Wild Women by Pamela Robson includes individuals who have been written about extensively already like Bonnie Parker (Bonnie & Clyde) and the female pirate Anne Bonny but at least she does seem to offer some hope by including intriguing lesser-known characters such as a Queen of Angola.
Notorious Australian Women by Kay Saunders tackles well-worn women like Tilly Devine and Mary Bryant who have been covered in numerous compilations on infamous Australians.
And being the author of a major work on Lola Montez myself, I must take umbrage with the ludicrous and historically ill-informed choice of cover on this second work!
Lola Montez could never be described as an "Australian woman" by any stretch of the imagination. She only visited Australia for a short period in the 1850s as a performer, albeit creating a great deal of notoriety when she did so.
Nobody in their right mind would dare to suggest that other famous entertainer, Frank Sinatra, was a notorious "Australian man" as a result of his visit to the country in 1974 during which he created a similar degree of mayhem! (Check out the Dennis Hopper movie about that event.)

Thursday, May 5, 2011

The last one standing (or sitting) is a woman

A poignant day in history: the last man believed to have served in World War I has died in Perth, Western Australia.
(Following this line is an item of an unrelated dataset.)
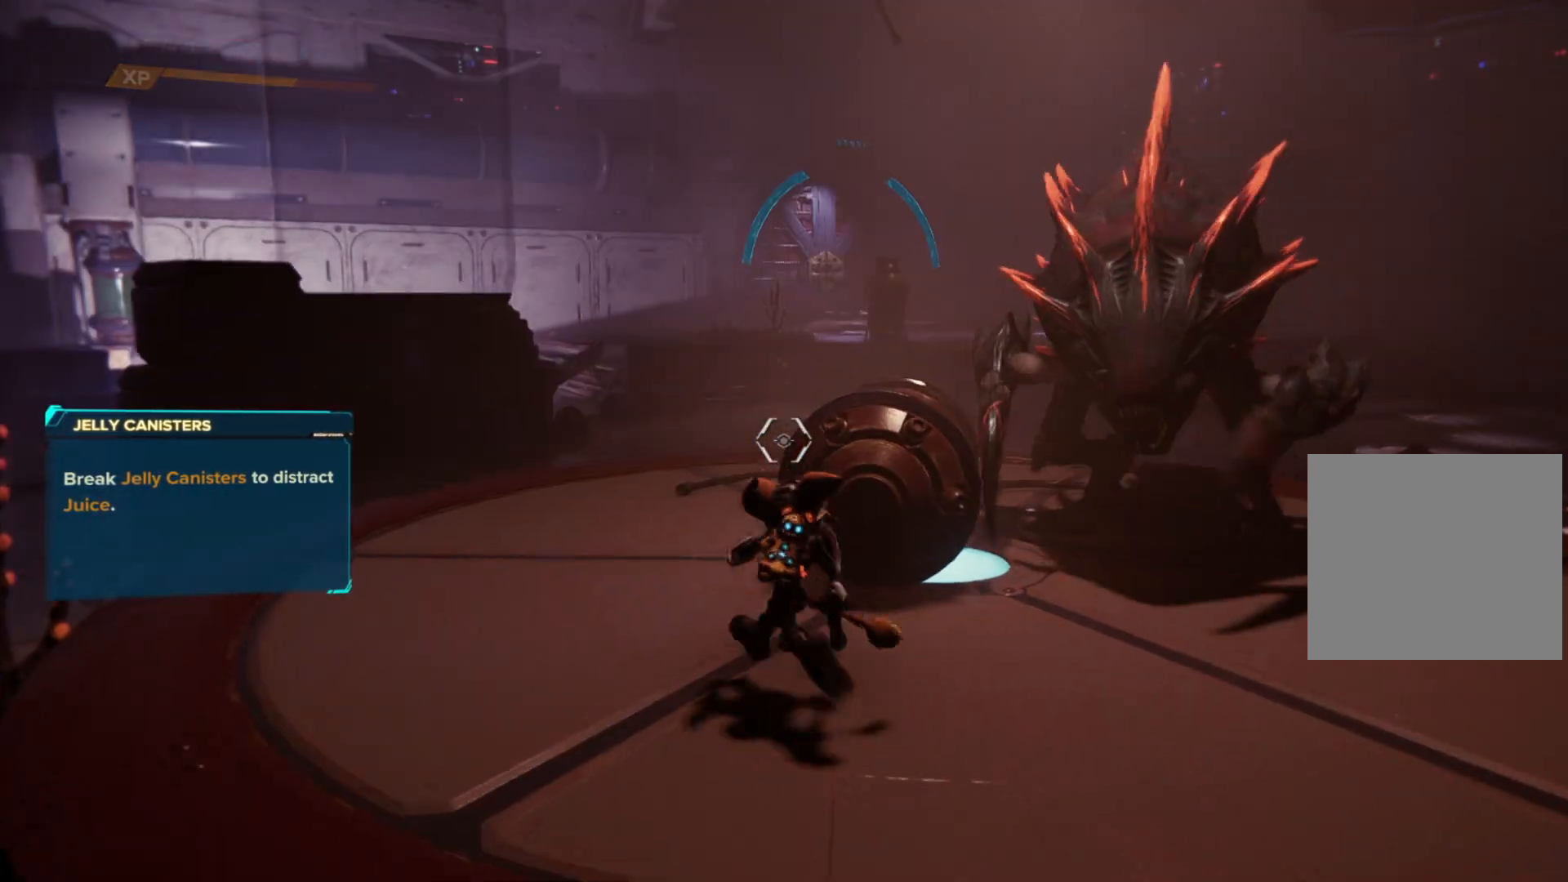
{"buttons": [], "left_stick": "left", "right_stick": "center", "events": [[217, "X", "down"], [250, "left_stick", "up-left"], [317, "X", "up"], [367, "left_stick", "left"]]}
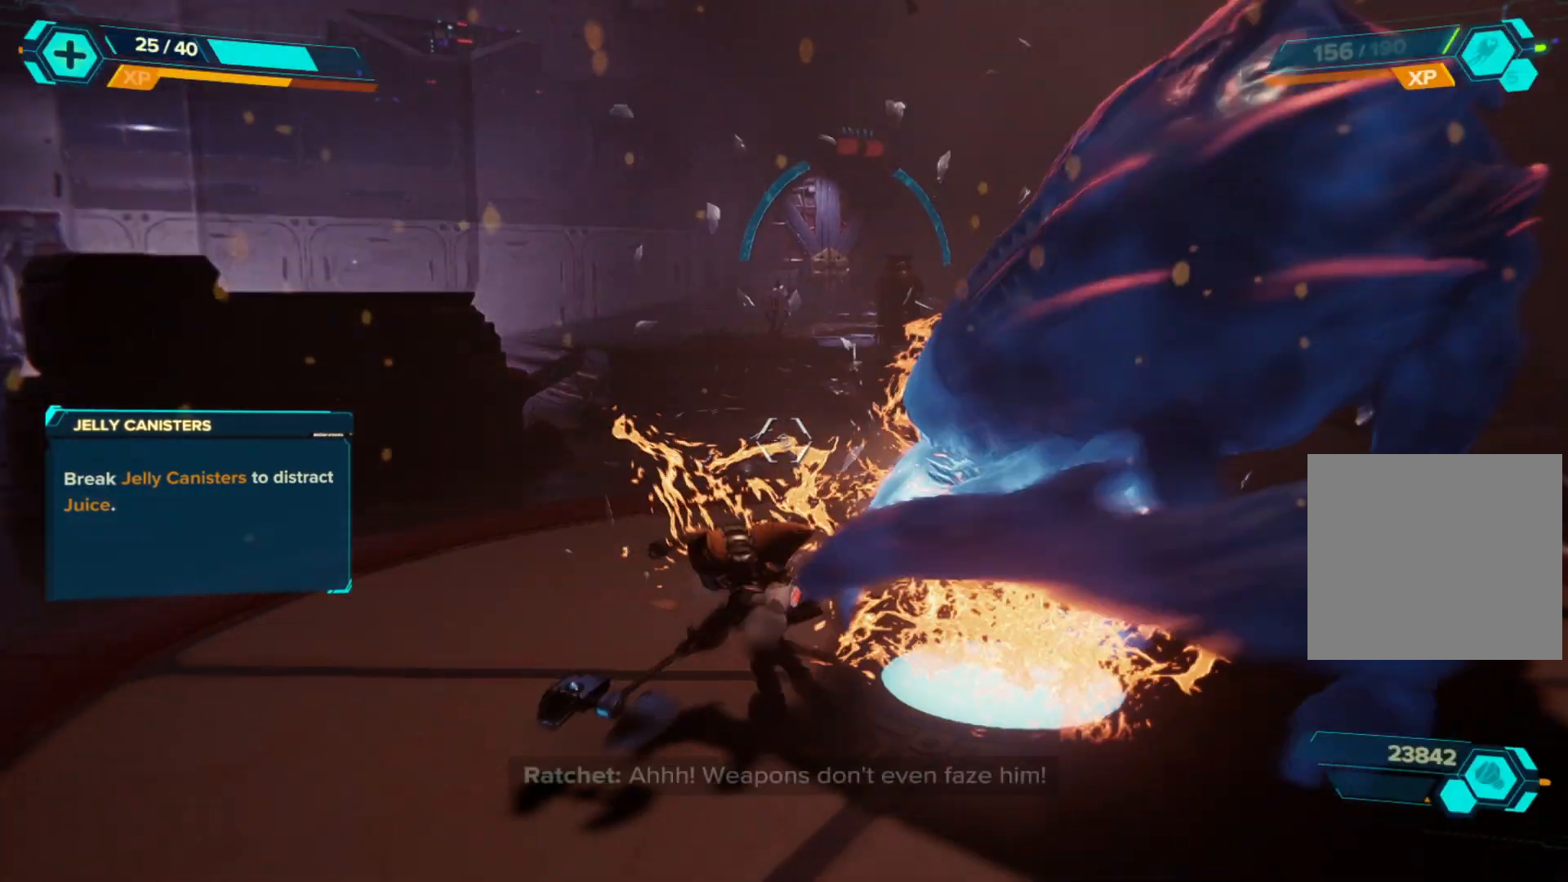
{"buttons": ["R1"], "left_stick": "up", "right_stick": "right", "events": [[17, "right_stick", "right"], [133, "right_stick", "center"], [183, "R1", "down"], [183, "left_stick", "up-left"], [433, "left_stick", "up"], [483, "right_stick", "right"]]}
He was Claude Choules, and despite the French-sounding name was British.
Florence celebrates her 110th in February (pic British Forces News)
That leaves Florence Green, who served as a waitress in the fledgling Royal Air Force in 1918 as the last (wo)man standing, or perhaps more often sitting, given her great age.
However, this isn't to say that there aren't still a few longlived stray individuals out there who might also qualify to have served in some capacity in the Great War.
What about the many other nationalities who are often overlooked in these mostly Western statistics?
According to some sources in the British army alone, over 1.5 million "Indians and other 'coloured' troops" served in that war and yet there is very little known about most of them. Plus there are the non-combatant labourers such as the Chinese and Africans who did not fight, but also died in the course of doing their work. No doubt some of them might also have been waiters like Florence Green, but because of the class and racial attitudes of the day, they have long been lost to history.